Öyle işte sevgili okur, bitmez sandığımız neler bitiyor bir bilseniz. Biten şeyleri siz sıralayıp dururken bir tanesi de benden gelsin, tatil. ☺
Öğrencilerimizin bir kısmı tatili bitirdi. Artık pazartesi günü dükkânı açacaklar. Bir kısmı da üniversiteli gençlerimiz onlarda çocuklarımıza göre son demlerini yaşıyorlar bitti bitecek diyebiliriz. Bütün herkesin dört gözle beklediği tatil nihayet son buluyor. Sözü eminim ki benim gibi nice öğrencinin dilindedir. Kişiden kişiye göre değişse de hem fikir olduğumuz öğrencilerin olduğuna inanıyorum. Neden mi?
Çocuksun ve düşüncelerin de zaman geçtikçe seninle büyüyor ve farklılaşıyor. Tamam, kabul ben de ilk başlarda çocukluk döneminde tatili dört gözle beklerdim. Dinlenmesi var dahası karneyi gösterip karşılığında ödüller almaca var. Ama sonrasında masumane çocukluk duyguların biraz daha büyüdükçe öteleniyor bir tarafa ve mantığın devreye giriyor. O dönemler de ne kadar mantıklı olabilirsen o kadar. Ama fazlası da değil, belki de acemice de olabilir. En azından ben artık şöyle düşünüyorum: Bu hayatta her şeyi kabullenmeyi bildiğin kadar reddetmeyi de bilmek, en önemlisi ne olursan ol insanca kalabilmek, hayatta her şey olarak konumlandırdığın kendini yeri geldiğinde hiçbir şey gibi konumlandırmayı, kibirli olmaktansa egonu tatmin etmektense alçak gönüllü olmayı ve makamın, ya da mevkiinin seni esir etmesine göz yummadan, insanlara tepeden bakmaktansa eşit mesafeden bakmayı, Başarının bir yere kadar değer kategorisinde değerlendirildiğini, kendin olarak kalabilmenin insanlığını kaybetmemenin, üretmenin, gittiğin her yere iyilik bulaştırmanın ve emeğin paha biçilmez olduğuna inanıyorum.

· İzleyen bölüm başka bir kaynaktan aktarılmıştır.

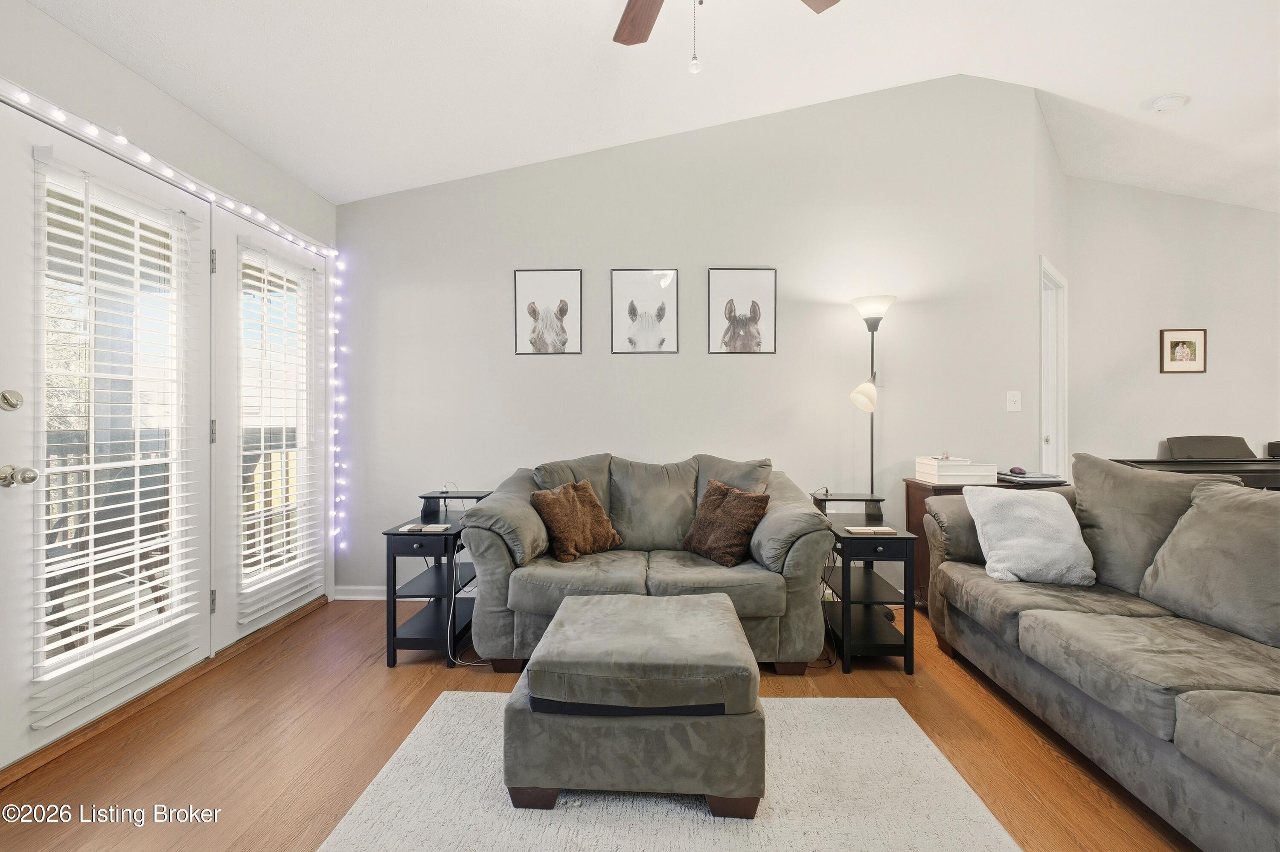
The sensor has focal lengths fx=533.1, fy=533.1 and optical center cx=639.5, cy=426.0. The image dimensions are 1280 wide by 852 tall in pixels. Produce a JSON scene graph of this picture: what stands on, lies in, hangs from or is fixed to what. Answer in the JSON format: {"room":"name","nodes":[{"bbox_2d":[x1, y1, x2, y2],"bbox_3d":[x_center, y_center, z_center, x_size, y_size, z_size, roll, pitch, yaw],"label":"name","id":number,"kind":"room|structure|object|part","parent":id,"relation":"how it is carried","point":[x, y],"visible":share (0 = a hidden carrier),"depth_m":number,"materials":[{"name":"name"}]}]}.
{"room":"living room","nodes":[
{"label":"living room","id":0,"kind":"room"},
{"bbox_2d":[0,0,338,680],"bbox_3d":[-2.039,-0.244,1.224,0.155,2.737,4.545,0,0,2],"label":"left wall","id":1,"kind":"structure","parent":0,"point":[158,98],"depth_m":2.16,"materials":[{"name":"white paint"}]},
{"bbox_2d":[0,105,212,772],"bbox_3d":[-2.026,0.024,2.089,0.124,2.123,0.934,0,0,2],"label":"french door","id":2,"kind":"structure","parent":1,"relation":"in","point":[6,381],"depth_m":1.89,"materials":[{"name":"white glass"}]},
{"bbox_2d":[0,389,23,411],"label":"deadbolt","id":3,"kind":"object","parent":2,"relation":"attached to","point":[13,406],"visible":0.96,"depth_m":1.69,"materials":[{"name":"silver metal"}]},
{"bbox_2d":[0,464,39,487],"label":"door knob","id":4,"kind":"object","parent":2,"relation":"attached to","point":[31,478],"visible":0.97,"depth_m":1.70,"materials":[{"name":"silver metal"}]},
{"bbox_2d":[29,145,203,725],"bbox_3d":[-1.945,-0.005,2.024,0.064,1.831,0.552,0,0,2],"label":"window blind","id":5,"kind":"object","parent":2,"relation":"attached to","point":[51,590],"visible":0.92,"depth_m":1.95,"materials":[{"name":"white plastic"}]},
{"bbox_2d":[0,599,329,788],"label":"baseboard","id":6,"kind":"structure","parent":1,"relation":"attached to","point":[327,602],"depth_m":2.04,"materials":[{"name":"brown wood"}]},
{"bbox_2d":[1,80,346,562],"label":"string lights","id":7,"kind":"object","parent":1,"relation":"attached to","point":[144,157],"visible":0.98,"depth_m":2.71,"materials":[{"name":"white plastic"}]},
{"bbox_2d":[212,212,331,652],"bbox_3d":[-1.984,0.024,2.996,0.082,2.106,0.961,0,0,2],"label":"french door","id":8,"kind":"structure","parent":1,"relation":"in","point":[246,225],"depth_m":2.69,"materials":[{"name":"white glass"}]},
{"bbox_2d":[234,238,323,626],"bbox_3d":[-1.927,0.015,2.872,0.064,1.843,0.567,0,0,2],"label":"window blind","id":9,"kind":"object","parent":8,"relation":"attached to","point":[264,545],"visible":0.92,"depth_m":2.81,"materials":[{"name":"white plastic"}]},
{"bbox_2d":[0,595,1192,851],"bbox_3d":[1.393,1.165,1.211,7.205,0.100,5.820,0,0,2],"label":"floor","id":10,"kind":"structure","parent":0,"point":[379,672],"depth_m":1.87,"materials":[{"name":"brown wood"}]},
{"bbox_2d":[381,488,491,668],"bbox_3d":[-0.999,0.752,2.780,0.365,0.714,0.643,0,0,2],"label":"end table","id":11,"kind":"object","parent":10,"relation":"on","point":[394,562],"visible":0.69,"depth_m":2.54,"materials":[{"name":"black wood"}]},
{"bbox_2d":[398,522,450,533],"bbox_3d":[-1.049,0.495,2.603,0.226,0.019,0.118,0,0,2],"label":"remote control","id":12,"kind":"object","parent":11,"relation":"on","point":[411,528],"visible":0.99,"depth_m":2.58,"materials":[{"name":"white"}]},
{"bbox_2d":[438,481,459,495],"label":"cable","id":13,"kind":"object","parent":11,"relation":"on","point":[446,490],"visible":0.99,"depth_m":3.00,"materials":[{"name":"black"}]},
{"bbox_2d":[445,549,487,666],"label":"power cord","id":14,"kind":"object","parent":11,"relation":"hanging from","point":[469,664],"visible":0.53,"depth_m":2.54,"materials":[{"name":"plastic"}]},
{"bbox_2d":[456,452,838,676],"bbox_3d":[0.041,0.639,2.801,1.777,0.924,0.977,0,0,2],"label":"loveseat","id":15,"kind":"object","parent":10,"relation":"on","point":[494,542],"visible":0.77,"depth_m":2.43,"materials":[{"name":"grey fabric"}]},
{"bbox_2d":[529,479,622,562],"bbox_3d":[-0.326,0.472,2.726,0.452,0.368,0.235,0,0,-44],"label":"brown pillow","id":16,"kind":"object","parent":15,"relation":"on","point":[564,542],"visible":0.98,"depth_m":2.65,"materials":[{"name":"brown fabric"}]},
{"bbox_2d":[681,479,770,566],"bbox_3d":[0.419,0.475,2.683,0.245,0.364,0.437,0,0,-36],"label":"brown pillow","id":17,"kind":"object","parent":15,"relation":"on","point":[715,508],"visible":0.99,"depth_m":2.60,"materials":[{"name":"brown fabric"}]},
{"bbox_2d":[317,692,1024,851],"bbox_3d":[0.061,1.113,1.209,1.757,0.013,2.057,0,0,2],"label":"rug","id":18,"kind":"object","parent":10,"relation":"on","point":[890,704],"visible":0.81,"depth_m":1.56,"materials":[{"name":"carpet"}]},
{"bbox_2d":[503,590,764,817],"bbox_3d":[-0.004,0.879,1.812,0.775,0.432,0.683,0,0,2],"label":"ottoman","id":19,"kind":"object","parent":18,"relation":"on","point":[715,615],"visible":0.99,"depth_m":1.51,"materials":[{"name":"fabric"}]},
{"bbox_2d":[813,491,918,674],"bbox_3d":[1.082,0.754,2.694,0.368,0.697,0.605,0,0,2],"label":"end table","id":20,"kind":"object","parent":10,"relation":"on","point":[880,629],"visible":0.74,"depth_m":2.47,"materials":[{"name":"black wood"}]},
{"bbox_2d":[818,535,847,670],"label":"power cord","id":21,"kind":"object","parent":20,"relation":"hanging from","point":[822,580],"visible":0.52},
{"bbox_2d":[843,525,897,534],"bbox_3d":[1.076,0.487,2.508,0.218,0.016,0.128,0,0,2],"label":"book","id":22,"kind":"object","parent":20,"relation":"on","point":[880,530],"visible":0.99,"depth_m":2.47,"materials":[{"name":"paper"}]},
{"bbox_2d":[847,295,896,489],"bbox_3d":[1.367,0.158,3.162,0.301,1.854,0.292,0,0,2],"label":"floor lamp","id":23,"kind":"object","parent":10,"relation":"on","point":[877,319],"visible":0.73,"depth_m":3.14,"materials":[{"name":"metal"}]},
{"bbox_3d":[1.287,-0.179,3.070,0.144,0.175,0.169,1,1,45],"label":"lamp shade","id":24,"kind":"part","parent":23,"relation":"part of","materials":[{"name":"white glass"}]},
{"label":"lamp shade","id":25,"kind":"part","parent":23,"relation":"part of","materials":[{"name":"white glass"}]},
{"bbox_2d":[901,473,1068,605],"bbox_3d":[2.010,0.710,3.094,0.754,0.756,0.411,0,0,2],"label":"wooden cabinet","id":26,"kind":"object","parent":10,"relation":"on","point":[920,508],"visible":0.15,"depth_m":3.06,"materials":[{"name":"brown wood"}]},
{"bbox_2d":[913,456,997,484],"bbox_3d":[1.812,0.252,3.095,0.341,0.127,0.279,0,0,2],"label":"white box","id":27,"kind":"object","parent":26,"relation":"on","point":[943,478],"visible":0.98,"depth_m":2.99,"materials":[{"name":"white"}]},
{"bbox_2d":[996,471,1068,485],"bbox_3d":[2.186,0.294,3.024,0.311,0.033,0.299,0,0,2],"label":"laptop","id":28,"kind":"object","parent":26,"relation":"on","point":[1033,478],"visible":0.84,"depth_m":2.94,"materials":[{"name":"black"}]},
{"bbox_2d":[1008,465,1025,475],"bbox_3d":[2.168,0.257,3.070,0.074,0.044,0.106,0,1,-22],"label":"computer mouse","id":29,"kind":"object","parent":28,"relation":"on","point":[1015,470],"visible":0.98,"depth_m":3.04,"materials":[{"name":"plastic"}]},
{"bbox_2d":[923,454,1279,851],"bbox_3d":[1.883,0.640,1.633,0.986,0.951,2.297,0,0,2],"label":"sofa","id":30,"kind":"object","parent":10,"relation":"on","point":[1178,734],"visible":0.99,"depth_m":1.74,"materials":[{"name":"grey fabric"}]},
{"bbox_2d":[961,484,1094,587],"bbox_3d":[1.683,0.469,2.318,0.457,0.383,0.287,0,0,2],"label":"white pillow","id":31,"kind":"object","parent":30,"relation":"on","point":[1033,513],"visible":0.96,"depth_m":2.25,"materials":[{"name":"fabric"}]},
{"bbox_2d":[1112,436,1279,491],"bbox_3d":[3.893,0.565,3.386,1.482,0.967,0.885,0,0,2],"label":"piano","id":32,"kind":"object","parent":10,"relation":"on","point":[1271,478],"visible":0.4,"depth_m":3.49,"materials":[{"name":"black wood"}]},
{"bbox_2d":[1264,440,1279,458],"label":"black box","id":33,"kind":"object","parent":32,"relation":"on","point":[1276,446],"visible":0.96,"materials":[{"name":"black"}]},
{"bbox_2d":[23,0,1279,210],"bbox_3d":[1.294,-1.798,1.476,7.170,0.271,5.436,0,0,2],"label":"ceiling","id":34,"kind":"structure","parent":0,"point":[1123,93],"depth_m":2.60,"materials":[{"name":"white paint"}]},
{"bbox_2d":[611,0,840,74],"bbox_3d":[0.145,-1.419,1.469,1.306,0.873,1.266,0,0,2],"label":"ceiling fan","id":35,"kind":"object","parent":34,"relation":"hanging from","point":[642,38],"visible":0.97,"depth_m":1.88,"materials":[{"name":"brown wood"}]},
{"bbox_3d":[0.017,-1.449,1.873,0.265,0.043,0.459,0,1,-23],"label":"fan blade","id":36,"kind":"part","parent":35,"relation":"part of","materials":[{"name":"brown wood"}]},
{"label":"fan blade","id":37,"kind":"part","parent":35,"relation":"part of","materials":[{"name":"brown wood"}]},
{"bbox_2d":[1149,92,1189,112],"bbox_3d":[2.879,-1.752,2.899,0.145,0.043,0.145,0,0,2],"label":"smoke detector","id":38,"kind":"object","parent":34,"relation":"attached to","point":[1163,103],"visible":0.99,"depth_m":2.87,"materials":[{"name":"white plastic"}]},
{"bbox_2d":[337,73,1054,596],"bbox_3d":[0.263,-0.568,3.423,4.479,3.356,0.145,0,0,2],"label":"back wall","id":39,"kind":"structure","parent":0,"point":[537,371],"depth_m":3.35,"materials":[{"name":"grey paint"}]},
{"bbox_2d":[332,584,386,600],"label":"baseboard","id":40,"kind":"structure","parent":39,"relation":"attached to","point":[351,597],"depth_m":3.37,"materials":[{"name":"white paint"}]},
{"bbox_2d":[513,267,582,355],"bbox_3d":[-0.586,-0.725,3.405,0.409,0.534,0.020,0,0,2],"label":"picture","id":41,"kind":"object","parent":39,"relation":"attached to","point":[562,314],"visible":0.98,"depth_m":3.40},
{"bbox_2d":[610,268,678,354],"bbox_3d":[0.028,-0.716,3.390,0.424,0.536,0.022,0,0,2],"label":"framed picture","id":42,"kind":"object","parent":39,"relation":"attached to","point":[667,277],"visible":0.98,"depth_m":3.39},
{"bbox_2d":[707,267,777,355],"bbox_3d":[0.652,-0.721,3.381,0.404,0.536,0.022,0,0,2],"label":"framed picture","id":43,"kind":"object","parent":39,"relation":"attached to","point":[735,314],"visible":0.98,"depth_m":3.38},
{"bbox_2d":[1006,389,1021,412],"bbox_3d":[2.309,-0.155,3.290,0.080,0.125,0.018,0,0,2],"label":"light switch","id":44,"kind":"object","parent":39,"relation":"attached to","point":[1013,398],"visible":0.98,"depth_m":3.29,"materials":[{"name":"white plastic"}]},
{"bbox_2d":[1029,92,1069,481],"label":"side wall","id":45,"kind":"structure","parent":0,"point":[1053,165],"depth_m":3.49,"materials":[{"name":"grey paint"}]},
{"bbox_2d":[1039,256,1068,476],"bbox_3d":[2.694,0.012,3.580,0.853,2.124,0.153,0,0,-41],"label":"door frame","id":46,"kind":"structure","parent":45,"relation":"in","point":[1043,416],"depth_m":3.73,"materials":[{"name":"white paint"}]},
{"bbox_2d":[1068,179,1279,473],"bbox_3d":[4.525,-0.446,3.943,2.850,3.116,0.143,0,0,2],"label":"right wall","id":47,"kind":"structure","parent":0,"point":[1168,386],"depth_m":3.94,"materials":[{"name":"grey paint"}]},
{"bbox_2d":[1158,328,1207,373],"bbox_3d":[3.952,-0.543,3.878,0.308,0.321,0.024,0,0,2],"label":"framed picture","id":48,"kind":"object","parent":47,"relation":"attached to","point":[1188,351],"visible":0.99,"depth_m":3.88,"materials":[{"name":"brown"}]},
{"label":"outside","id":49,"kind":"structure","parent":0,"visible":0},
{"label":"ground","id":50,"kind":"structure","parent":49,"visible":0},
{"bbox_2d":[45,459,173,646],"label":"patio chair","id":51,"kind":"object","parent":50,"relation":"on","point":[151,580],"visible":0.48,"depth_m":2.58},
{"bbox_2d":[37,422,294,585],"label":"deck railing","id":52,"kind":"object","parent":50,"relation":"on","point":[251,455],"visible":0.35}
]}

Çünkü hayatında onca hayallerin var. Bir de onları gerçekleştirmek için çıkıyorsun bir yola deneyimleyerek bazen de ne başındasın ne de sonunda, üzerinde bile değilsin ama içinden çıkamıyorsun. İşte tam da bu duruma düştüğünde kendine olan inancın ve ayaklarının yere sağlam basan bir birey olabilmenin verdiği duyguyla düştüğün o yollarda veya tümseklerde kendi elinden kendin tutuyorsun. Aynaya baktığında kendine çekinmeden asla yenilmedim. Yenildiğim an vazgeçtiğim an. Ve her defasında o yenilgi sandıklarınız şeylerle baş ettiğinizi, başınızın daha dik durduğunu ve kendinizi bir tohum olarak düşündüğünüzde bu hayatta tıpkı sayfa aralarında kurutulan çiçekler gibi eskidiğini ve eksildiğini hissetmektense, filizlenip dalların kime dokunursa dokunsun, biliyorsun, kökünün nerelere uzandığını. Unutmuyorsun her şeyin bilincine varmanın hissi insana yetiyor.
Uzun lafın kısası hayatı geldiği gibi yaşayacağımız, yaşanmışlıklara hata olarak bakmayacağımız, liyakâr ve riyakâr insanları birbirinden kolayca ayırabileceğimiz, iyilik ve kötülüklerin siyah ve beyaz kadar net olabileceği, ümidimizi asla kaybetmeyeceğimiz bir hayat yolu yürüyüşü yaptığımız köşemin sonuna geldik.